How can knowledge graphs and LLMs bring more value for drug development?

LLMs and generative AI are impacting the life sciences industry’s evolution and pushing the boundaries on what’s possible, especially when it comes to how users work and interact with a knowledge graph.

26 June 2023 7 minutes

The life sciences industry generates an enormous amount of data, ranging from genomics and proteomics to clinical trials, drug interactions, and more. Efficiently connecting, managing, and making sense of this data is crucial for all professionals working within the field. Knowledge graphs have emerged as a powerful tool for organizing and analyzing complex data relationships. With recent advancements in large language models (LLMs) and generative AI, working with knowledge graphs in the life sciences industry could become more efficient and accessible for users of all backgrounds, ultimately driving value throughout the drug development life cycle. 

As the provider of a data platform operating on knowledge graph technology for the life sciences industry, ONTOFORCE is excited about the potential of leveraging LLMs and generative AI when working with knowledge graphs. We foresee these technologies impacting the life sciences industry’s evolution and pushing the boundaries on what’s possible, especially when it comes to how users work and interact with a knowledge graph. In this article we’ll discuss the use of LLMs and knowledge graphs for the life sciences industry and how we anticipate their use evolving as the capabilities of LLMs and generative AI grow.  

Large language models for life sciences 

A large language model is a type of artificial intelligence (AI) algorithm that uses deep learning techniques and large data sets like websites, articles, and books to understand, summarize, generate, and predict new content.  

OpenAI’s ChatGPT is perhaps currently the most well-known LLM. It’s gained popularity by being able to generate human-like text and its ability to be used for a variety of tasks, such as answering questions, translating languages, writing essays, and more.
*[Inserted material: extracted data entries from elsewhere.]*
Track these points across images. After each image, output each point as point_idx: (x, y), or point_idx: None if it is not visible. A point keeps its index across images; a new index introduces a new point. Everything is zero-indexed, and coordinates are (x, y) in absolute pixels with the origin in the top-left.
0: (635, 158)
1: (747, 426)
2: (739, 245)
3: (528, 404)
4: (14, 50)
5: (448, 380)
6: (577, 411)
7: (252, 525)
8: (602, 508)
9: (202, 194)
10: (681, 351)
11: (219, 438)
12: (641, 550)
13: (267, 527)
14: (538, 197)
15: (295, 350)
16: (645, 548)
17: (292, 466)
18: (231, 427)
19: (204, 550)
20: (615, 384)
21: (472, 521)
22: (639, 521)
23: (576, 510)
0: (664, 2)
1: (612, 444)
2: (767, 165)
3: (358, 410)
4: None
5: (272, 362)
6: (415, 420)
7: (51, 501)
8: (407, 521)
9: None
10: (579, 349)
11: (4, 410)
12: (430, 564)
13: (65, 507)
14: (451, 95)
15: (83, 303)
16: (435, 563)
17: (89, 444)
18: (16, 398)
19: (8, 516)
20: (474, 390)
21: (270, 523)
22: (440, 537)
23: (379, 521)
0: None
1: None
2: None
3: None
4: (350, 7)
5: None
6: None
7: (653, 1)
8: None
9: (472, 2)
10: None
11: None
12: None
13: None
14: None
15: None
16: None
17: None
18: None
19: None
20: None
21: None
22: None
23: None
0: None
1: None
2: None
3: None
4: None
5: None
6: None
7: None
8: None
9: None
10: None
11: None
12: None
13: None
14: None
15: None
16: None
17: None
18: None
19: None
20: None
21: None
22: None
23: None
It’s thus known as a generative AI system. LLMs are just one type of generative AI.  

Specific LLMs for the life sciences industry are starting to also gain popularity. The Stanford Center for Research on Foundation Models (CRFM) trained a 2.7 billion parameter GPT on biomedical data from PubMed to create BioMedLM. DRAGON is another biomedical language model, also released by the CRFM team in a separate effort. The model is pre-trained from PubMed abstracts and an expert-curated biomedical knowledge graph. 

Microsoft’s BioGPT is another domain specific LLM. BioGPT is trained on millions of previously published biomedical research articles, making it able to perform tasks such as answering questions, extracting relevant data, and generating text relevant to biomedical literature. 

How do knowledge graphs and LLMs work together? 

For the life sciences industry, generative AI and LLMs (domain specific and not) alone already have many applications areas across the entire drug development timeline and are becoming more and more common. LLMs are especially impactful for prediction tasks, such as predicting the properties and interactions of molecules or predicting potential safety concerns during the early stages of drug discovery, and with optimization tasks, such as supporting researchers to conduct more efficient literature reviews.  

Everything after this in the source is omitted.